▶ _EXERCISE REQUIREMENTS_: The expected answer is the data below, printed verbatim without its pictures.

[Page-level text extractions]
▼▼▼

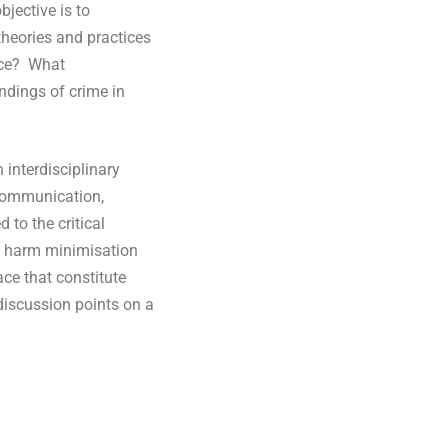
bjective is to
theories and practices
ence? What
andings of crime in
 interdisciplinary
 communication,
 to the critical
t, harm minimisation
ce that constitute
 discussion points on a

▲▲▲

▶ _RESPONSE TO THE EXERCISE_:
bjective is to
theories and practices
ence? What
andings of crime in
 interdisciplinary
 communication,
 to the critical
t, harm minimisation
ce that constitute
 discussion points on a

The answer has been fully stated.